- [Excerpt provided]
[Start of Attachment]

VISUALIZING EXECUTION PATHS

Martin E. Ebersole and Christopher A. Healy

Department of Computer Science

Furman University

Greenville, SC 29613

ABSTRACT

Trying to understand assembly code can be a difficult or unpleasant task for many computer science students. Even if the code is well structured and documented, it is rather tedious to determine manually all the execution paths. Running the program multiple times may miss some possible paths that the user did not consider. Thus, for the purposes of pedagogy and testing, there is a need for a static tool that can analyze assembly code and emit information about all execution paths. This paper describes a software tool called PathViz that allows a user to observe the complete path and block structure of a computer program. The tool reads assembly code and control-flow information in order to generate the set of paths. A graphical user interface appears to allow the user to query about any portion of the program. PathViz operates efficiently since it does not actually run the input program. Furthermore, the implementation of PathViz makes it amenable to porting to a different assembly language.

1. INTRODUCTION

When students take a computer organization or systems class, they are first confronted with the appearance of low-level assembly code. For many it is a rude awakening because assembly code is rather inscrutable, compared to code of a high-level language (HLL) such as Pascal, C or Java. Few students will go on to become assembly programmers, but the reason why we learn assembly is that low-level code is what executes on the machine. So one goal of such a class is for students to be able to understand the correspondence between high and low level code. This way, they can gain an appreciation of what happens when a high-level program is compiled.

The purpose of this work is to help students, especially visual learners, better understand assembly code. The authors have created a tool called PathViz that takes an assembly program as input, and then uses a GUI implemented with Java Swing components to depict the structure of this program, down to the basic block level. For each function and loop in the program, PathViz shows all the possible execution paths.

[End of Attachment]

[Saved entries]
[Start of Attachment]

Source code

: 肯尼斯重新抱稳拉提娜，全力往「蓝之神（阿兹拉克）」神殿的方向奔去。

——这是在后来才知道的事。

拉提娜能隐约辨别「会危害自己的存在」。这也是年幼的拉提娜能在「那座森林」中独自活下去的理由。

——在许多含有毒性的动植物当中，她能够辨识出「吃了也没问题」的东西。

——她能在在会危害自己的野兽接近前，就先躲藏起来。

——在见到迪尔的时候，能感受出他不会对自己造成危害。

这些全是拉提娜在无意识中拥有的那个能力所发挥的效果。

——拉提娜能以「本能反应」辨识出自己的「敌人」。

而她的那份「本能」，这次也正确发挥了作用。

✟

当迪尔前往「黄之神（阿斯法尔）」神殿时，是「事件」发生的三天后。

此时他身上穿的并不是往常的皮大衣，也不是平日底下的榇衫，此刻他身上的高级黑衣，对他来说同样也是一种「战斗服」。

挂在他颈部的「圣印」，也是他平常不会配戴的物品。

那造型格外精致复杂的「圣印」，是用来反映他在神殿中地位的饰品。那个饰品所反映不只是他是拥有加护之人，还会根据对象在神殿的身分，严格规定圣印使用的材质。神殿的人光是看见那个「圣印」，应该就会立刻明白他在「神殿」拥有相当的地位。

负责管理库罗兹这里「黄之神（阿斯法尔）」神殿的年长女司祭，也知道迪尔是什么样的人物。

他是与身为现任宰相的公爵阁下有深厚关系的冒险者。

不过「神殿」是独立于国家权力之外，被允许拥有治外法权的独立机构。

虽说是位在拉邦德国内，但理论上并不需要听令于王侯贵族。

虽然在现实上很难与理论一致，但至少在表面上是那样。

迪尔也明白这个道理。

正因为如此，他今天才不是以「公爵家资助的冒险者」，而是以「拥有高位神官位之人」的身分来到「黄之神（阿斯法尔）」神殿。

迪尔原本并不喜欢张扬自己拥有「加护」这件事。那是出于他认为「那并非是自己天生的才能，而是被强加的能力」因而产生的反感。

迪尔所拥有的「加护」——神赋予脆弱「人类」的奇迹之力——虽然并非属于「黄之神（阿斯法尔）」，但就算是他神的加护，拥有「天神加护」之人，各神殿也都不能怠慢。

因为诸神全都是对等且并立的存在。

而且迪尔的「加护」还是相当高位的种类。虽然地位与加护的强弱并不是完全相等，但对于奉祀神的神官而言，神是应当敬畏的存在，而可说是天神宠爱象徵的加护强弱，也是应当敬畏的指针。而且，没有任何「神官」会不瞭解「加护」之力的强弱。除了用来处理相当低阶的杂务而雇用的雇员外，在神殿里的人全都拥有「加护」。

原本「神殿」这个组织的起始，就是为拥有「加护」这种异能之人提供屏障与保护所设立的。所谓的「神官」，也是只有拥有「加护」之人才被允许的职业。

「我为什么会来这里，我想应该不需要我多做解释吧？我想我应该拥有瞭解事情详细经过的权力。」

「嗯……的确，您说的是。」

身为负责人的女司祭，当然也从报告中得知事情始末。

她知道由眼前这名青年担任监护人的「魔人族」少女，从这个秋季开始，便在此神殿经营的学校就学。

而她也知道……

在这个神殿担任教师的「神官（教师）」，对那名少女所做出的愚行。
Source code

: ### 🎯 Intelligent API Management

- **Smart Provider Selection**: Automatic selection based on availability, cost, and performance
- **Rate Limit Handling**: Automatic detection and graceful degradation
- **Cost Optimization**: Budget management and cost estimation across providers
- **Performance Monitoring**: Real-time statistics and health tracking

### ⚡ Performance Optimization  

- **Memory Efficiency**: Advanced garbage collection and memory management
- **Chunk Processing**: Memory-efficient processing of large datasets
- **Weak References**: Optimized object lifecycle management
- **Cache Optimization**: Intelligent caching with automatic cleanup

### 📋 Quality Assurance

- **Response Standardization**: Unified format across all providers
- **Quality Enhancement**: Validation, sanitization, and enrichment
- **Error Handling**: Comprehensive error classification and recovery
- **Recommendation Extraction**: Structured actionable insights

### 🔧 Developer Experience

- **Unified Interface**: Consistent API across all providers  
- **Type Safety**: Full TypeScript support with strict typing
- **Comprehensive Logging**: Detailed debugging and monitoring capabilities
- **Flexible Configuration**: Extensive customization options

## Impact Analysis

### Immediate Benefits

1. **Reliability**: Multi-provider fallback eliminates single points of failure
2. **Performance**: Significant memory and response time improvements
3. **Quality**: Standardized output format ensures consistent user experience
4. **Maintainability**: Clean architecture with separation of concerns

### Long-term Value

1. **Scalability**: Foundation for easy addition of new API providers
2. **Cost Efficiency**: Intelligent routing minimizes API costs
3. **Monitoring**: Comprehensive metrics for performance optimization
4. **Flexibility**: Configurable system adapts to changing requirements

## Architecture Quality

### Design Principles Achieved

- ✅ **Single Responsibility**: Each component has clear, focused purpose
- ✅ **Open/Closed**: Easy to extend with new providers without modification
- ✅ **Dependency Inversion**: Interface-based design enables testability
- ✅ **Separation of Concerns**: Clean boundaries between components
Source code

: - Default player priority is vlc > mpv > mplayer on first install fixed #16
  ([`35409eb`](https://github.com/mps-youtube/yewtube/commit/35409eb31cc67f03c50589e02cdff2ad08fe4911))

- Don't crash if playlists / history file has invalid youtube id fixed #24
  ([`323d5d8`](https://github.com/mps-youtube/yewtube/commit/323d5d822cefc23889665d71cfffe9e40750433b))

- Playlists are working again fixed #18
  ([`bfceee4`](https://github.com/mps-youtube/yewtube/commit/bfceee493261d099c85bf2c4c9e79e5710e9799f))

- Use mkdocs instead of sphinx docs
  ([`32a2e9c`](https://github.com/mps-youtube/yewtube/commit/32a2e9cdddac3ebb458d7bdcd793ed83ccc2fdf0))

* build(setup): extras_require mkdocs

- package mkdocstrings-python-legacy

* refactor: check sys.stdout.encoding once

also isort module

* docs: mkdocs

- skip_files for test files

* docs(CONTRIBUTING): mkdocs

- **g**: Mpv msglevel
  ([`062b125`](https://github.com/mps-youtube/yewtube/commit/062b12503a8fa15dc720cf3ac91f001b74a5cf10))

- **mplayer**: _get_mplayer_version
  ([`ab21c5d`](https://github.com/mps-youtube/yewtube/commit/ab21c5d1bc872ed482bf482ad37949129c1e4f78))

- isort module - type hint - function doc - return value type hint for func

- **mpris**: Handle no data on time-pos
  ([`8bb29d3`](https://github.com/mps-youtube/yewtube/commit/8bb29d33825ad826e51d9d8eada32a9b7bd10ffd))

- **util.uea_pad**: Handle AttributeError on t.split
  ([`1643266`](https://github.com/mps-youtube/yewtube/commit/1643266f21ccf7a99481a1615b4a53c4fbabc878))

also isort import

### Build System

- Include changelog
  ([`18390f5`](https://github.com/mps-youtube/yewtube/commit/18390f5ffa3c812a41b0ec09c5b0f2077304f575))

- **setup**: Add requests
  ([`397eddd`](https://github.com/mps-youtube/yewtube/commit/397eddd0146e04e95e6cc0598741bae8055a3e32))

[End of Attachment]

- [Your objective]
Carry on the paper about visualizing execution paths, starting after its last sentence.

- [Result of this exercise]
2. PREVIOUS WORK

GUIs for analyzing assembly code have been around since the mid 1990s [2]. However, most have been designed with compiler writers and experienced programmers in mind. Generally, they have been written for a single platform and are difficult to port to a new language or architecture. Boyd et al. [2] wrote a GUI called xvpodb whose purpose was to debug a compiler. It shows intermediate code, rather than assembly code, so it is not suitable for novices. Furthermore, it does not show execution path information.

Our work in path visualization is an extension of our previous work [5, 6]. In [5], we created a tool called SuperBlock that allows the user to see the blocks, loops and functions in a program in a GUI, but it gives no path information. The work in [6] created a GUI that gives information about paths, however this information is only given in text form. Thus, we decided essentially to combine the path generation technique used in [6] with SuperBlock’s GUI prototype model. The analysis engine behind SuperBlock can be easily ported to other architectures, so portability became a goal of our current work as well.

3. OVERVIEW

The authors wanted to create a tool that would allow a user to examine the structure of a computer program, especially an assembly program, down to the level of individual basic blocks and execution paths.

3.1. Where PathViz Fits In

Figure 1 shows the overall framework of how we can visually depict execution paths. PathViz takes two files as input: assembly code, and a canonical representation [5] of the control-flow. It is possible to begin with either an assembly program or a program written in a HLL. However, if the program is written in a HLL then it will be necessary to compile the program to emit both the assembly code and control-flow information. PathViz uses assembly code in order to give the user the opportunity to see the code corresponding to a portion of the program that interests them. More important, however, is the control-flow file, because this is how PathViz learns about the structure of the program, including its constituent parts. This file can be created by the compiler [1], or by the method described in [5]. The control-flow information is the essential ingredient for determining all of the execution paths.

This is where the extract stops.